I think it isn't even a crime to blow up a McDonalds.
8
posted on
06/22/2002 7:21:07 AM PDT
by
Lazamataz
To: acnielsen guy
Hey, you heard the boom??
9
posted on
06/22/2002 7:49:12 AM PDT
by
habs4ever
To: Bad~Rodeo
Police in Santander received a telephone warning that a car would explode in 30 minutes, as they had in previous explosions.Now that the E.U., and even the U.S., have demonstrated by their appeasements of the Palestinians that homicidal, mass-murder terror attacks gain concessions and attention to nationalist "aspirations," this well may change (i.e. no more warning calls).
10
posted on
06/22/2002 8:27:15 AM PDT
by
Stultis
To: Lazamataz
Many of the Basque separatists were trained in terrorist camps in Afghanistan, along with IRA & other seemingly unrelated groups. The common thread here is anarchy and nihilism. More and more, I'm starting to believe that the terrorists of the world don't actually have ANY political desires, other than death, destruction, and chaos.
11
posted on
06/22/2002 8:50:15 AM PDT
by
walden
To: Clara Lou; Lazamataz
ETA receives a constant infusion of dissatisfied youth, because ETA terrorism has successfully destroyed the economy and life of Northern Spain and there is high unemployment. It also, of course, receives lots of University leftists. Businessmen have to pay a "revolutionary tax" or have their businesses bombed; national and local politicians who oppose ETA are assassinated; the police wear masks to protect their identities so that their families will not be targeted, as often happens. And the national government is powerless to do anything about it, partly because of the left-wingers in the govt and the fact that this situation has been allowed to drag on since the death of Franco (who used to deal with it by catching ETA members and putting them to death).
ETA trains in Middle Eastern terror camps and works with FARC and other Latin American terrorist groups. More worrying is that its members have recently been found working with Islamic terrorists in Mexico and other parts of Latin America. In fact, ETA's head honcho in Latin AMerica converted to Islam.

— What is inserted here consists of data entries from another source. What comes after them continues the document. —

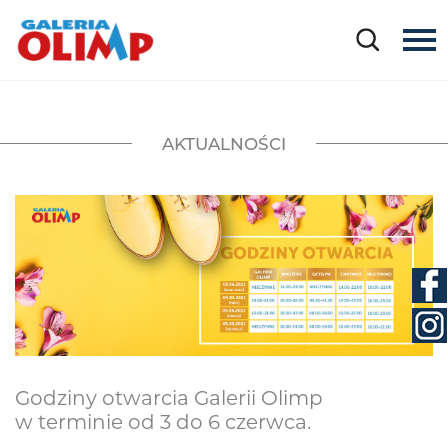
AKTUALNOŚCI
Godziny otwarcia Galerii Olimp
w terminie od 3 do 6 czerwca.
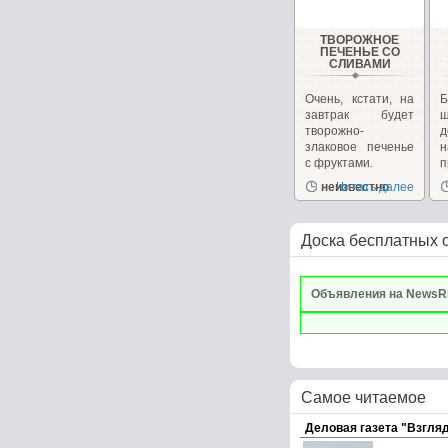
ТВОРОЖНОЕ
ПЕЧЕНЬЕ СО
СЛИВАМИ
Очень, кстати, на
завтрак будет
ш
творожно-
д
злаковое печенье
с фруктами.
п
неизвестно
Читать далее
р
Доска бесплатных 
Объявления на NewsR
Самое читаемое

ETA would do just as much damage in Spain as the Palestinians do in their part of the world, if it could get away with it. So far, it can't. But look for ETA, like many other fundamentally left-wing/anarchist terrorist groups, to get much more involved with Islamic terrorism and much more globally active in the future.
12
posted on
06/22/2002 9:20:44 AM PDT
by
livius
To: Bad~Rodeo
These guys have been pretty quiet for a number of years I thought, now the war to erradicate terrorism from the planet has started they are back in action again. Oh well just another group of several thousand people that need wacking, the U.S. WILL get around to them.
13
posted on
06/22/2002 9:20:51 AM PDT
by
ginle
To: livius
Interesting information-- and sad. I didn't realize things were in such a bad way in Spain. It's interesting: Things are bad so the perceived solution is to bomb and kill to make things better.
To: Clara Lou
Things are fine in Spain. Things are bad in País Vasco (where ETA hangs out) because terrorism has destroyed the economy of what used to be the economic engine of Spain.
ETA reps once announced that their ideal socialist state was..ALBANIA! I guess they've achieved it, or at least in their part of Spain.
!Ay, pobre España!
15
posted on
06/22/2002 1:46:40 PM PDT
by
livius
To: Lazamataz
You're ignorant.
To: GuillermoX
You're ugly.
I'm uninformed about Spain, but I can run rings around you in other topics.